Clause 6.1 requires organisations to determine actions to address risks and opportunities within the AI management system. Clause 8.2 requires AI risk assessment. Human-Subject Protocol Binding Governance implements a risk treatment control within the AI management system, directly satisfying the requirement for structured risk mitigation.
| Field | Value |
|---|---|
| Severity Rating | Critical |
| Blast Radius | Organisation-wide — potentially cross-organisation where agents interact with external counterparties or shared infrastructure |
| Escalation Path | Immediate executive notification and regulatory disclosure assessment |
Consequence chain: Without human-subject protocol binding governance, the governance framework has a structural gap that can be exploited at machine speed.

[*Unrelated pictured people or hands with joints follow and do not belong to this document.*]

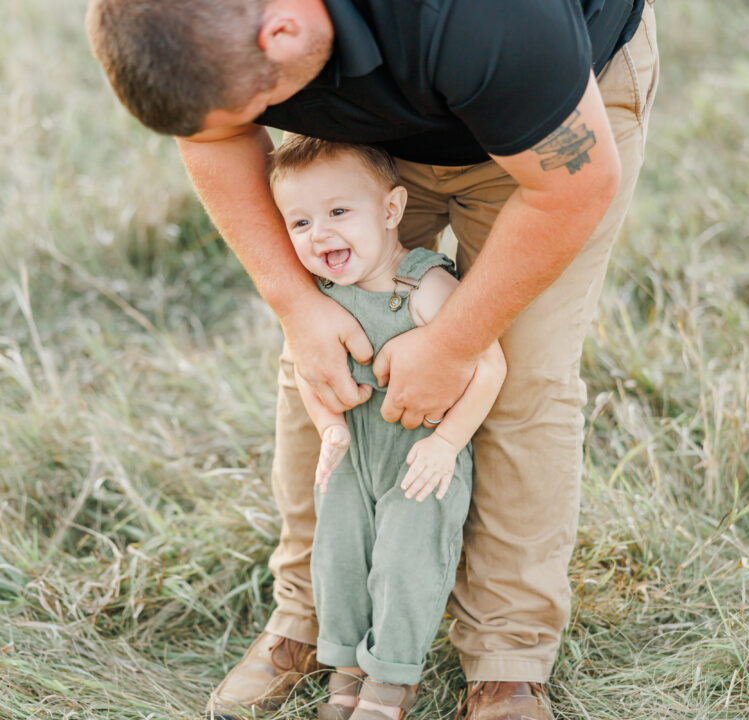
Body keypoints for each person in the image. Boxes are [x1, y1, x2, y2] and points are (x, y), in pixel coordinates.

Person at [85, 0, 659, 718]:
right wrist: (298, 307)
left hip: (545, 130)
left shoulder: (489, 18)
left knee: (521, 381)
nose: (262, 116)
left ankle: (507, 660)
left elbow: (573, 186)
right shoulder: (220, 33)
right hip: (362, 133)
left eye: (265, 101)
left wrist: (452, 345)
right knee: (330, 357)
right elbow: (213, 129)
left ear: (282, 31)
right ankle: (311, 617)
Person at [268, 135, 506, 720]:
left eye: (338, 213)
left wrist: (447, 444)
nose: (319, 234)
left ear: (392, 211)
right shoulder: (321, 299)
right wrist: (328, 427)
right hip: (352, 454)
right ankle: (346, 666)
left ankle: (390, 680)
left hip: (419, 458)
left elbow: (490, 365)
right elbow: (307, 372)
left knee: (406, 562)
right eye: (300, 222)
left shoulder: (423, 285)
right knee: (339, 556)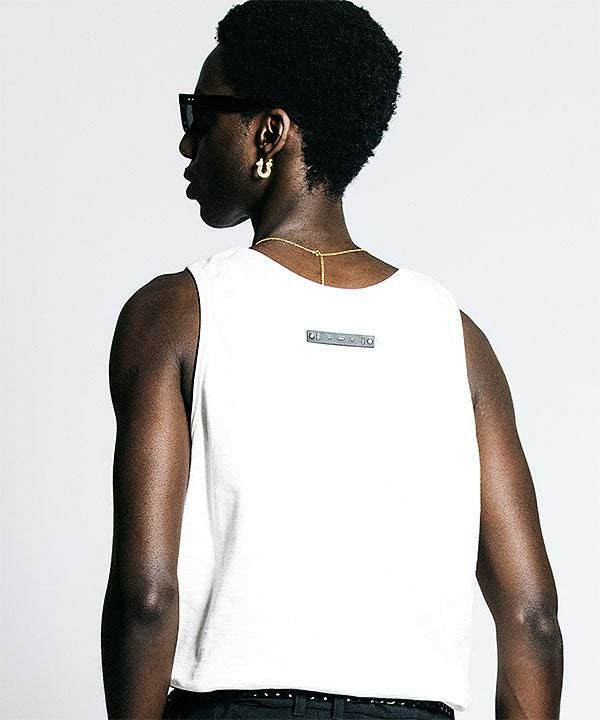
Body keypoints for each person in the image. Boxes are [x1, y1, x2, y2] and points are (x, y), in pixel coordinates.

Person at [101, 1, 563, 719]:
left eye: (201, 113)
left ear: (269, 132)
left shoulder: (175, 316)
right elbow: (532, 617)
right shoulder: (456, 337)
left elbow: (147, 598)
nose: (187, 141)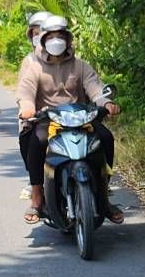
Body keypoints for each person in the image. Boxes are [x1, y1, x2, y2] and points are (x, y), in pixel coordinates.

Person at [16, 16, 122, 226]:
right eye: (51, 36)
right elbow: (26, 91)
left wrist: (106, 103)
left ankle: (103, 195)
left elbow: (95, 87)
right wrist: (27, 107)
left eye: (60, 36)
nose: (56, 40)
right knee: (37, 142)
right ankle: (37, 198)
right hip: (49, 119)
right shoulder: (34, 66)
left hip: (80, 118)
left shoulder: (80, 65)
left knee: (105, 137)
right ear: (43, 39)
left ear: (68, 39)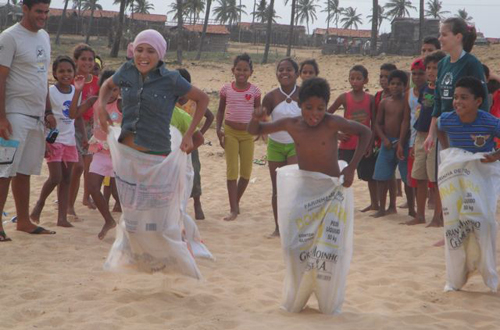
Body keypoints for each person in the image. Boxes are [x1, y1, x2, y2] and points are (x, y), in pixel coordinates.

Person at [97, 28, 208, 160]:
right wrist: (101, 107)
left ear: (159, 54)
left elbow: (203, 99)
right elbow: (107, 85)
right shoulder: (126, 71)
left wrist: (189, 134)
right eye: (139, 50)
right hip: (125, 154)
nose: (143, 55)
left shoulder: (171, 79)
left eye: (150, 51)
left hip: (157, 156)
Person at [248, 77, 371, 186]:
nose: (314, 113)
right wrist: (255, 118)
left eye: (320, 108)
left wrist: (351, 167)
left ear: (326, 106)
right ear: (299, 104)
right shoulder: (292, 125)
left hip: (331, 186)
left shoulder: (332, 123)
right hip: (306, 187)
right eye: (308, 108)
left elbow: (365, 132)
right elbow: (254, 130)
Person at [0, 0, 55, 241]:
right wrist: (1, 117)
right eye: (38, 11)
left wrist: (48, 111)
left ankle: (23, 221)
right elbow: (0, 78)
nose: (43, 16)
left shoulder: (44, 36)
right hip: (14, 114)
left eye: (46, 11)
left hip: (36, 116)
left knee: (25, 170)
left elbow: (43, 77)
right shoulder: (10, 37)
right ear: (25, 9)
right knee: (4, 169)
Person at [30, 56, 92, 228]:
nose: (66, 74)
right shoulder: (49, 91)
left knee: (66, 179)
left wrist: (84, 138)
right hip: (53, 139)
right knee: (55, 177)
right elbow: (43, 115)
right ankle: (40, 204)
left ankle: (62, 217)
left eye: (69, 71)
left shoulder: (74, 90)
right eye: (61, 71)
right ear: (55, 73)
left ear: (74, 72)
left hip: (70, 140)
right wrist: (43, 141)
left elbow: (76, 116)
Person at [424, 17, 489, 152]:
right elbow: (438, 101)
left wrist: (479, 131)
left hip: (466, 131)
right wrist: (431, 134)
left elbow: (483, 101)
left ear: (458, 37)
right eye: (440, 34)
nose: (440, 39)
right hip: (444, 130)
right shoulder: (442, 64)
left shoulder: (471, 63)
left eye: (444, 35)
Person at [70, 70, 120, 239]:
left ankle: (134, 226)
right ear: (101, 87)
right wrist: (77, 91)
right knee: (92, 187)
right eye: (108, 88)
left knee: (121, 192)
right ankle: (109, 220)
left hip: (119, 155)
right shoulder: (94, 101)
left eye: (115, 89)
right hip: (100, 151)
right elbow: (72, 114)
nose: (111, 93)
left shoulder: (122, 105)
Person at [216, 53, 261, 221]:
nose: (241, 72)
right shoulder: (225, 89)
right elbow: (220, 110)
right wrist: (218, 129)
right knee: (232, 170)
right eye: (238, 69)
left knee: (246, 173)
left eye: (245, 70)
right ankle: (233, 209)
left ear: (251, 72)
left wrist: (259, 129)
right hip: (230, 132)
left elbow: (258, 112)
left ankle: (236, 201)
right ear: (233, 70)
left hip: (248, 134)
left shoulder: (255, 91)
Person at [328, 65, 377, 212]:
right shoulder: (344, 97)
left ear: (366, 80)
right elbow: (327, 116)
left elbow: (374, 123)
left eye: (358, 78)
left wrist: (370, 143)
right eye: (352, 78)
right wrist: (336, 134)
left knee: (370, 176)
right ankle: (339, 204)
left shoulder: (371, 99)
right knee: (341, 174)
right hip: (346, 145)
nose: (355, 81)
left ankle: (375, 203)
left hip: (363, 145)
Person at [261, 58, 301, 237]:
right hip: (275, 145)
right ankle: (278, 227)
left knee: (292, 187)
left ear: (297, 74)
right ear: (276, 74)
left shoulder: (303, 93)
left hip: (296, 145)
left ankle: (292, 226)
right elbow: (263, 119)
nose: (285, 73)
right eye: (281, 70)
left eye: (289, 69)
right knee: (277, 188)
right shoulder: (271, 97)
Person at [410, 51, 446, 227]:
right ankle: (420, 215)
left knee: (436, 179)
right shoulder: (425, 88)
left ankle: (437, 217)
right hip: (420, 135)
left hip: (435, 136)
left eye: (435, 68)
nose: (431, 71)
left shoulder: (443, 90)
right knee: (420, 177)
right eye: (429, 68)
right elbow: (419, 111)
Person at [372, 70, 414, 218]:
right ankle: (383, 208)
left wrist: (401, 143)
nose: (395, 87)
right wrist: (384, 139)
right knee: (382, 176)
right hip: (387, 144)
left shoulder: (406, 102)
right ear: (388, 86)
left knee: (407, 178)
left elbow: (405, 122)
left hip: (403, 143)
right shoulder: (384, 103)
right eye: (393, 84)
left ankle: (412, 209)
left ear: (405, 85)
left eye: (399, 84)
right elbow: (377, 123)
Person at [176, 68, 214, 220]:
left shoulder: (193, 102)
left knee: (195, 171)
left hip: (190, 143)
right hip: (173, 144)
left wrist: (199, 134)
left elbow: (210, 116)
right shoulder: (171, 101)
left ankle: (197, 203)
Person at [68, 43, 100, 217]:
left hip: (91, 127)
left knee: (89, 166)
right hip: (73, 126)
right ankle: (69, 205)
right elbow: (76, 111)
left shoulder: (97, 82)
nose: (87, 63)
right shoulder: (72, 81)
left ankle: (86, 197)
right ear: (76, 61)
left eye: (90, 59)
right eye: (83, 59)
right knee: (77, 166)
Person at [437, 76, 500, 161]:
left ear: (478, 101)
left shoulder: (490, 122)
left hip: (483, 168)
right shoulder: (447, 119)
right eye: (455, 97)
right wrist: (446, 149)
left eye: (463, 97)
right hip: (458, 168)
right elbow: (437, 124)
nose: (458, 102)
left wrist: (495, 156)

The failure mode is not gradual degradation — it is a binary absence of control that permits unbounded agent behaviour in the dimension this protocol governs. The immediate consequence is uncontrolled agent action within the scope of AG-585, potentially cascading to dependent dimensions and downstream systems. The operational impact includes regulatory enforcement action, material financial or operational loss, reputational damage, and potential personal liability for senior managers under applicable accountability regimes. Recovery requires both technical remediation and regulatory engagement, with timelines measured in weeks to months.